Anyway, someone can become a club TD without having to pass any test at all, and as another thread pointed out, there really aren’t any mechanisms to prevent a club TD from directing most events. (A club TD wouldn’t be hired by the USCF office as the chief TD of a national event, but there’s nothing to prevent an affiliate from using a club TD for its events, regardless of how big they are or the size of the prize fund.)
But if they have the urge to memorize, they should be focusing it on the rulebook. And then, whether or not they memorized the rulebook, they could not pass the exam unless they could apply the rules to the hypotheticals on the exam.
Now leafy one, I don’t believe this this is a terrible idea. And Brian is not advocating that the TDCC goes and writes these questions themselves. This is where a volunteer infrastructure comes in play. The TDCC can solicit questions from TD’s around the country to develop the pool of questions. The TDCC can establish a sub-committee (I don’t know of any bylaws that would prevent this) of TD’s (I would have to say of NTDs) to sift through the questions, better structure them, and finalize them.
I do agree though that testing with questions that the examinee has not seen before is necessary. Picking from the same pool is asking for issues.
Yes that risk is there as well. However I will bet you that the majority of people taking the TD exams through the senior level have never read the rule book from cover to cover (even though I believe the Club TD application says that you havfe). So if I have the option that I’ve been able to questionize (is that a word?) the rulebook in hopes that the TD is being exposed to the information or they are only cracking open the rule book to pass the test. I’ll take the former over the latter.
If anyone here believes that the TD’s are reading the rulebook, you have a lot to learn about adult learners
This is a clear lack of understanding adult learning and the underlying psychology of adult learning. Your mind is in a different state when reading a book (and a dry one at that) and going through an action/response type scenario of testing taking. So the effect upon the person is quite different.
Memorizing doesn’t impart knowledge. It imparts information access. The use of the information in a scenario is knowledge based. That’s the whole lifecycle - Data, Information, Knowledge (ok we can also add Wisdom at the end but I’m not going there, nor the jokes of the Chief Knowledge Officer or the Chief Wisdom Officer).

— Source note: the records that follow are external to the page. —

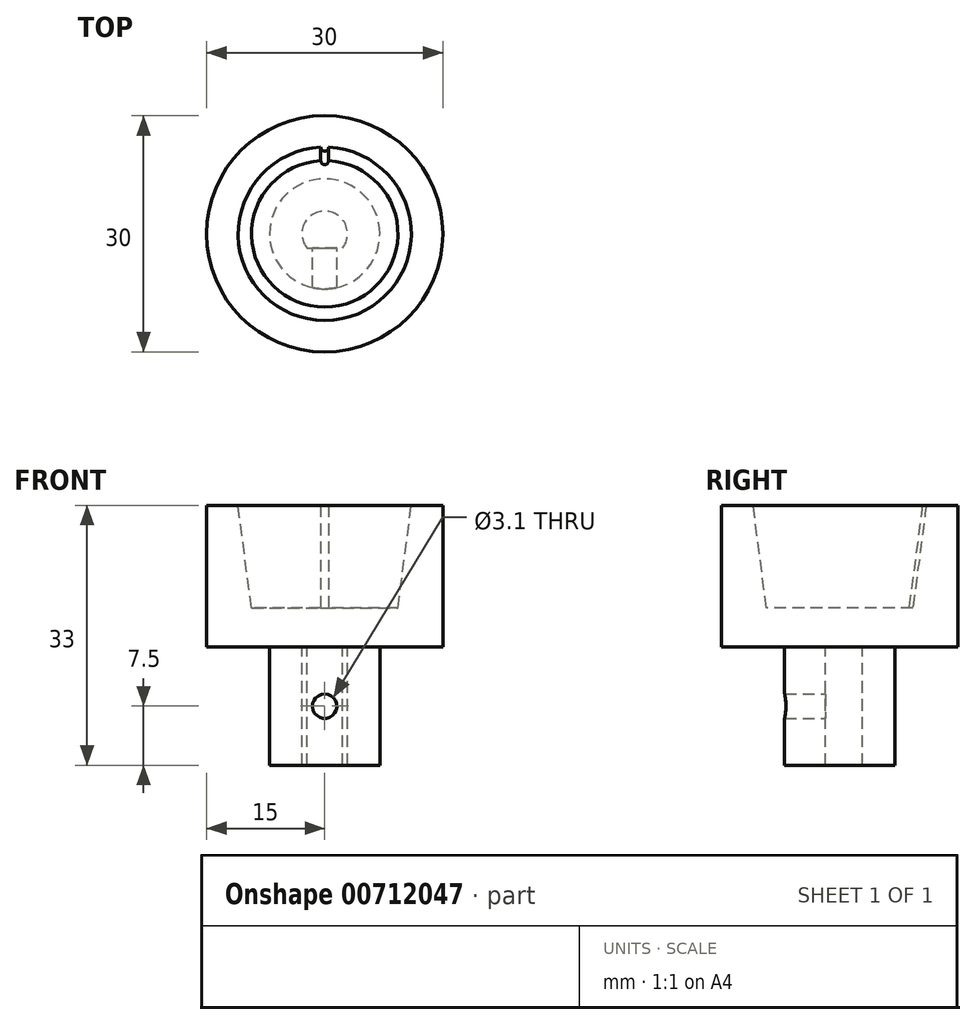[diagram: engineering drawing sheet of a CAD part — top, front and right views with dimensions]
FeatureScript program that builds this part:
annotation { "Feature Type Name" : "Feature", "Feature Type Description" : "" }
export const myFeature = defineFeature(function(context is Context, id is Id, definition is map)
    precondition{}
    {
        {
            var Q0;
            Q0=qCreatedBy(makeId("Top.planeOp"),FACE);
            var sketch = newSketch(context, id + "F0", { "sketchPlane" : qUnion([Q0])});
            skLineSegment(sketch, "E0", {"start": v(-2.27, -1.8) * mm, "end": v(2.27, -1.8) * mm});
            skArc(sketch, "E1", {"start": v(-2.27, -1.8) * mm, "mid": v(0, 2.9) * mm, "end": v(2.27, -1.8) * mm});
            skCircle(sketch, "E2", {"center": v(0, 0) * mm, "radius": 7 * mm});
            skCircle(sketch, "E3", {"center": v(0, 0) * mm, "radius": 10 * mm});
            skSolve(sketch);
        }
        {
            var Q0;
            Q0=makeQuery(id+"F0.imprint","IMPRINT",FACE,{"disambiguationData":[TD([[makeQuery(id+"F0.imprint","IMPRINT",EDGE,{"derivedFrom":sQuery(id+"F0.wireOp",EDGE,"E0")}),-1.0]])]});
            extrude(context, id + "F1", {"entities" : qUnion([Q0]), "oppositeDirection" : true, "depth" : 15 * mm, "offsetDistance" : 25 * mm});
        }
        {
            var Q0;
            Q0=makeQuery(id+"F0.imprint","IMPRINT",FACE,{"disambiguationData":[TD([[makeQuery(id+"F0.imprint","IMPRINT",EDGE,{"derivedFrom":sQuery(id+"F0.wireOp",EDGE,"E0")}),1.0]])]});
            var Q1;
            Q1=makeQuery(id+"F0.imprint","IMPRINT",FACE,{"disambiguationData":[TD([[makeQuery(id+"F0.imprint","IMPRINT",EDGE,{"derivedFrom":sQuery(id+"F0.wireOp",EDGE,"E0")}),-1.0]])]});
            var Q2;
            Q2=makeQuery(id+"F0.imprint","IMPRINT",FACE,{"disambiguationData":[TD([[makeQuery(id+"F0.imprint","IMPRINT",EDGE,{"derivedFrom":sQuery(id+"F0.wireOp",EDGE,"E2")}),-1.0]])]});
            extrude(context, id + "F2", {"entities" : qUnion([Q0, Q1, Q2]), "operationType" : NewBodyOperationType.ADD, "depth" : 5 * mm, "offsetDistance" : 25 * mm});
        }
        {
            var Q0;
            Q0=qCreatedBy(makeId("Right.planeOp"),FACE);
            var sketch = newSketch(context, id + "F3", { "sketchPlane" : qUnion([Q0])});
            skLineSegment(sketch, "E4", {"start": v(9.3, 0) * mm, "end": v(15, 0) * mm});
            skLineSegment(sketch, "E5", {"start": v(15, 0) * mm, "end": v(15, 18) * mm});
            skPoint(sketch, "E6.endSnap0", {"position": v(12.15, 0) * mm});
            skLineSegment(sketch, "E7", {"start": v(9.3, 5) * mm, "end": v(9.3, 0) * mm});
            skLineSegment(sketch, "E8", {"start": v(0, 0) * mm, "end": v(0, 7.26) * mm, "construction": true});
            skLineSegment(sketch, "E9", {"start": v(15, 18) * mm, "end": v(11, 18) * mm});
            skLineSegment(sketch, "E10", {"start": v(11, 18) * mm, "end": v(9.3, 5) * mm});
            skSolve(sketch);
        }
        {
            var Q0;
            Q0=makeQuery(id+"F3.imprint","IMPRINT",FACE,{"disambiguationData":[TD([[makeQuery(id+"F3.imprint","IMPRINT",EDGE,{"derivedFrom":sQuery(id+"F3.wireOp",EDGE,"E4")}),1.0]])]});
            var Q1;
            Q1=sQuery(id+"F3.wireOp",EDGE,"E8");
            revolve(context, id + "F4", {"operationType" : NewBodyOperationType.ADD, "surfaceOperationType" : NewSurfaceOperationType.NEW, "entities" : qUnion([Q0]), "axis" : qUnion([Q1]), "revolveType" : RevolveType.FULL});
        }
        {
            var Q0;
            Q0=makeQuery(id+"F1.opExtrude","SWEPT_FACE",FACE,{"disambiguationData":[OSD([sQuery(id+"F0.wireOp",EDGE,"E0")])]});
            var sketch = newSketch(context, id + "F5", { "sketchPlane" : qUnion([Q0])});
            skPoint(sketch, "E11", {"position": v(0, -7.5) * mm});
            skPoint(sketch, "E11.positionSnap0", {"position": v(0, -15) * mm});
            skSolve(sketch);
        }
        {
            var Q0;
            Q0=sQuery(id+"F5.wireOp",VERTEX,"E11");
            var Q1;
            Q1=makeQuery(id+"F1.opExtrude","SWEPT_BODY",BODY,{"disambiguationData":[OSD([sQuery(id+"F0.wireOp",EDGE,"E0"),sQuery(id+"F0.wireOp",EDGE,"E1"),sQuery(id+"F0.wireOp",EDGE,"E2")])]});
            hole(context, id + "F6", {"style" : HoleStyle.SIMPLE, "endStyle" : HoleEndStyle.THROUGH, "holeDiameter" : 3.1 * mm, "majorDiameter" : 5 * mm, "isTappedThrough" : true, "tappedDepth" : 12 * mm, "tapClearance" : 3, "locations" : qUnion([Q0]), "scope" : qUnion([Q1])});
        }
        {
            var Q0;
            Q0=makeQuery(id+"F2.opExtrude","CAP_FACE",FACE,{"disambiguationData":[OSD([sQuery(id+"F0.wireOp",EDGE,"E3")])],"isStart":false});
            var sketch = newSketch(context, id + "F7", { "sketchPlane" : qUnion([Q0])});
            skArc(sketch, "E12", {"start": v(-0.5, 9.29) * mm, "mid": v(0, 8.8) * mm, "end": v(0.5, 9.29) * mm});
            skSolve(sketch);
        }
        {
            var Q0;
            Q0=makeQuery(id+"F4.opRevolve","SWEPT_FACE",FACE,{"disambiguationData":[OSD([sQuery(id+"F3.wireOp",EDGE,"E9")])]});
            var sketch = newSketch(context, id + "F8", { "sketchPlane" : qUnion([Q0])});
            skArc(sketch, "E13", {"start": v(-0.5, 10.99) * mm, "mid": v(0, 10.5) * mm, "end": v(0.5, 10.99) * mm});
            skSolve(sketch);
        }
        {
            var Q1;
            {var subQ0=sQuery(id+"F8.wireOp",EDGE,"E13");Q1=makeQuery(id+"F8.imprint","IMPRINT",FACE,{"disambiguationData":[TD([[makeQuery(id+"F8.imprint","IMPRINT",EDGE,{"derivedFrom":subQ0}),1.0]])]});}
            var Q2;
            {var subQ0=sQuery(id+"F7.wireOp",EDGE,"E12");Q2=makeQuery(id+"F7.imprint","IMPRINT",FACE,{"disambiguationData":[TD([[makeQuery(id+"F7.imprint","IMPRINT",EDGE,{"derivedFrom":subQ0}),1.0]])]});}
            loft(context, id + "F9", {"operationType" : NewBodyOperationType.ADD, "sheetProfilesArray" : [{ "sheetProfileEntities" : qUnion([Q1]) }, { "sheetProfileEntities" : qUnion([Q2]) }]});
        }
    });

And 10+ years of teaching at the undergraduate and graduate level, both online and on-ground, some of which were classes aimed solely for the purpose of professional certification, tells me that rote memorization provides the ability to information dump and not solve problems. You get people with the certification but don’t know boo. The different testing modalities all have their positive and negative attributes, however the question that must be answered is ‘what is the goal’ - for the exams up to and including senior, it’s very little to do with situational analysis and more ‘knowing the rules’. Not much of those exams are talking about application.
What we are doing now is ‘hoping’ they are reading the rule book and then doing an information dump by circling the answers. I personally think there really is little hope there. Creating a study pool, separate from the testing pool, will give us more ‘hope’ that if they are going through the entire pool and memorizing, they are doing more than they would have done otherwise and we’re in the right direction.